To address the gaps in clinical understanding around anorexia, Children’s Hospital Colorado child and adolescent psychiatrist Joel Stoddard, MD, joined a team led by Guido Frank, MD, formerly an eating disorder researcher and University of Colorado School of Medicine adjoint professor in child psychiatry. Together, they conducted the largest study on anorexia using machine learning.

Their goal was to predict which variables during treatment, such as age, anxiety levels or eating habits, played the most important role in patients’ long-term improvement. Dr. Stoddard, the machine-learning lead in the study, gathered data from 160 individuals (who when combined had more than 100 variables to consider) before they participated in a partial hospitalization program and six months following their treatment.

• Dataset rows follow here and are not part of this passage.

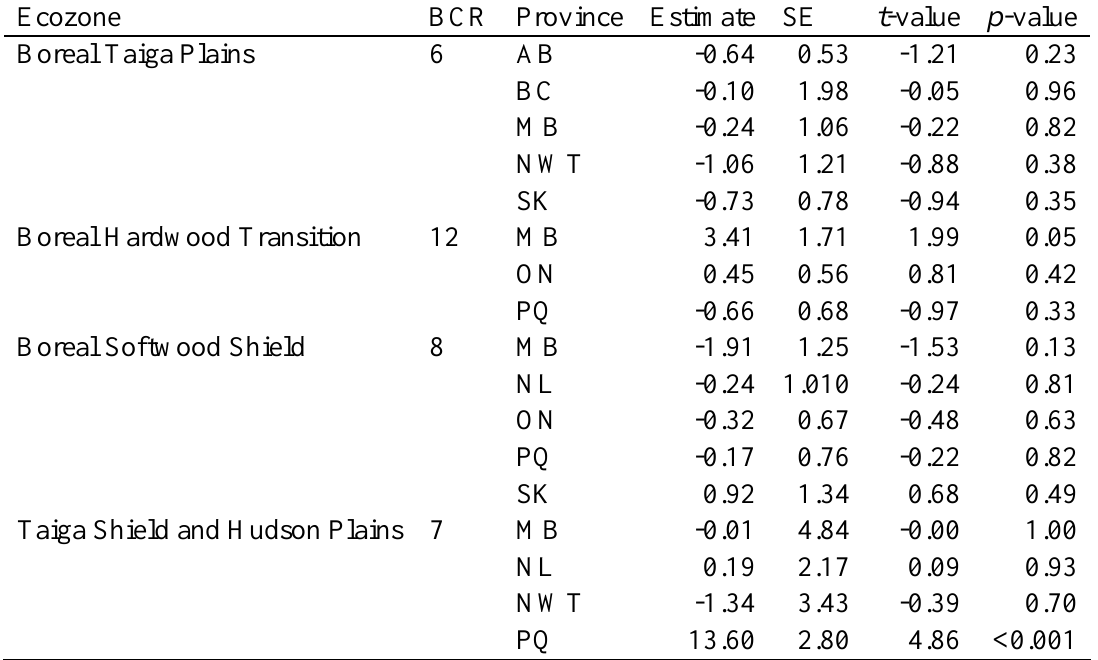
Table A1.1 Results of GAMM for bias in measurement of forest loss based on GIS analysis of 20 buffer distances between 25 – 1500m along 455 BBS routes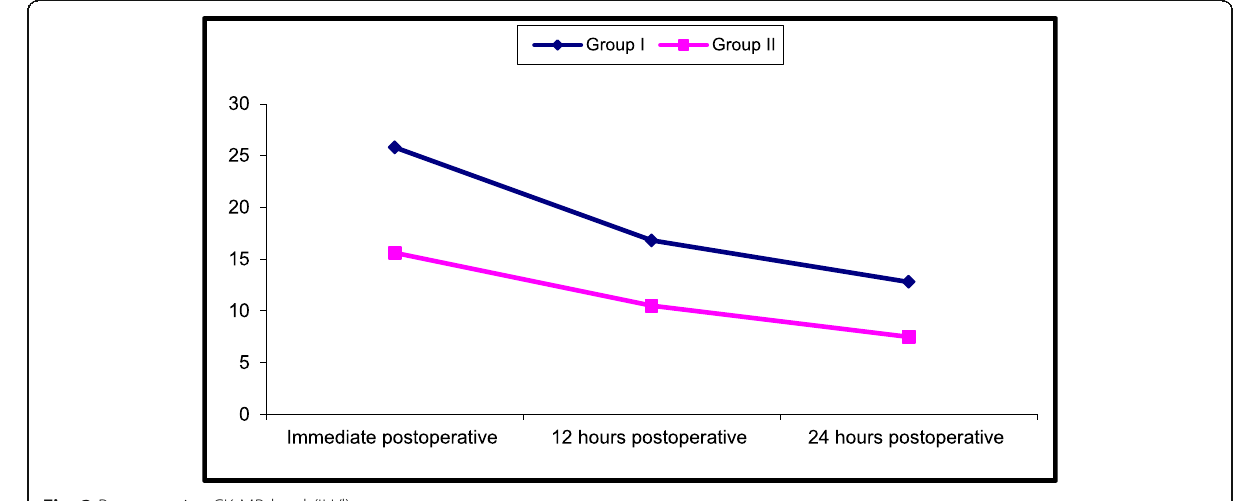
Fig. 3 Postoperative CK-MB level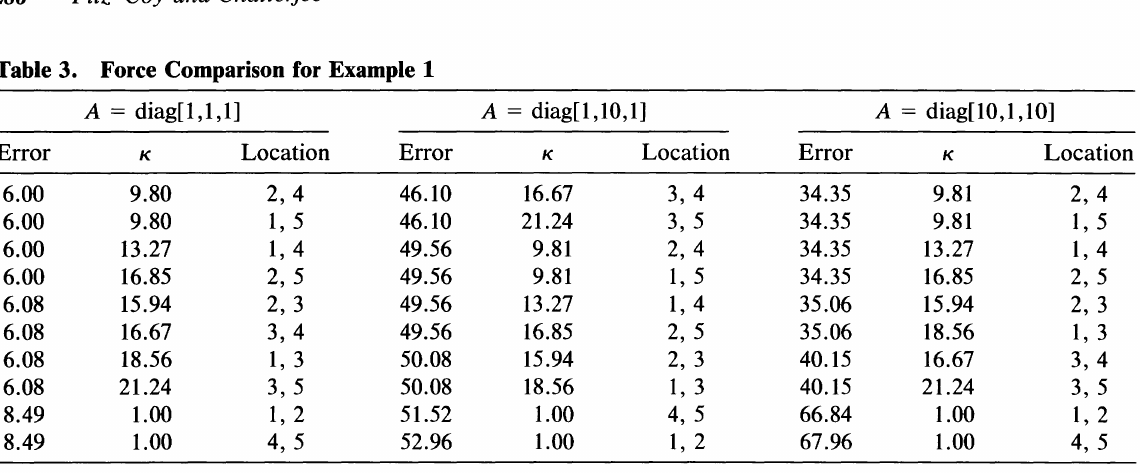
Table 3. Force Comparison for Example 1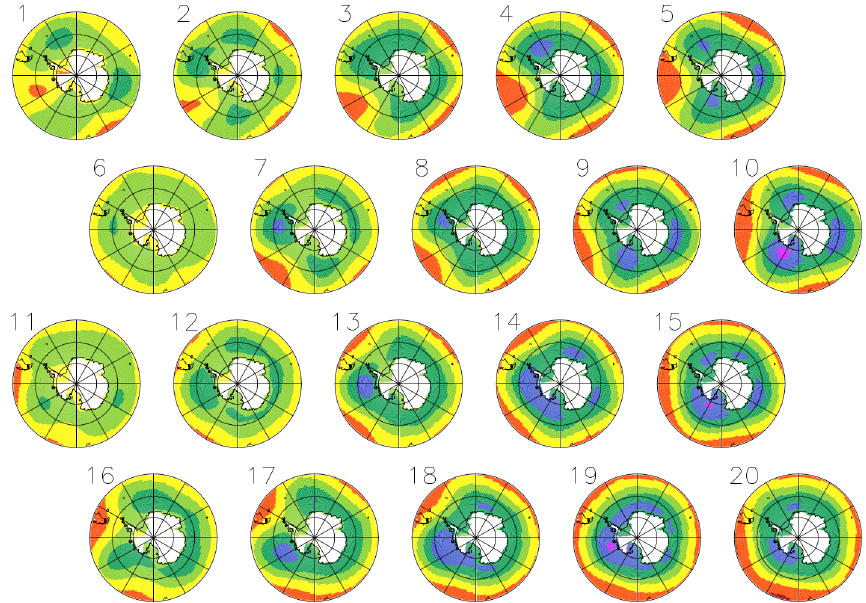
Figure 2. Mean sea-level pressure (SLP) map for the 20 best-matching units (BMUs) obtained after a self-organizing map analysis on daily SLP fields. SLP ranges from 1030hPa (red) to 960hPa (purple) with 10hPa intervals.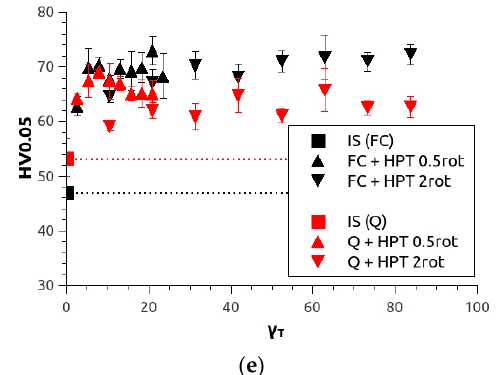
Figure 7. Microhardness results for ( a ) Mg5Zn0.3Ca, ( b ) Mg5Zn, ( c ) Mg5Zn0.15Ca, ( d ) Mg5Zn0.15Ca0.15Zr and ( e ) Mg0.3Ca in the initial state (IS–dotted line) after furnace-cooling (FC, black) and quenching (Q, red) and additional HPT deformation at room temperature at 4 GPa, 0.5 and 2 rotations giving torsional strains up to γ T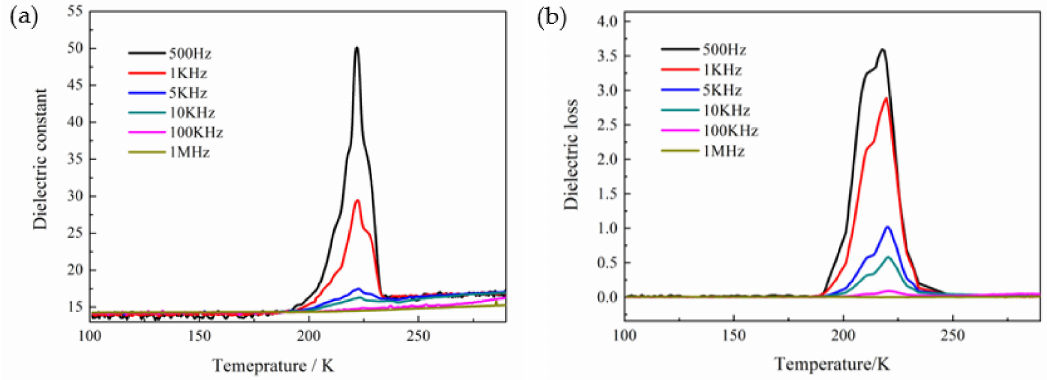
Figure 6. ( a ) Real part ( ε (cid:48) ) and ( b ) imaginary ( ε (cid:48) ’) of permittivity on the dielectric response of 1 measured at 500 Hz–1 MHz obtained on heating and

In alignment with previous understanding about anorexia, the researchers hypothesized that the most significant factors determining a patient’s success in the program would be psychological. To reduce bias — a major detriment to traditional machine learning models — Dr. Stoddard used ensemble modeling. “Ensemble modeling means instead of relying on one kind of machine learning algorithm, you combine a bunch of them using information from each algorithm to find the best predictor,” Dr. Stoddard says.

To the researchers’ surprise, each model in this diverse collection identified a single top predictor: The more patients increased their body mass index (BMI) during the partial hospitalization program, the more likely they were to have a healthier BMI six months after treatment. This showed that psychological factors might actually play a less significant role in healing from anorexia than previously believed.

“Many of the variables we looked at are cognitive because there’s these ideas about psychological processes that might improve outcomes,” Dr. Stoddard says. “The thing that came out as being the most important was weight gain during treatment which was, in turn, predicted by broad clinical decision-making on the individual treatment course."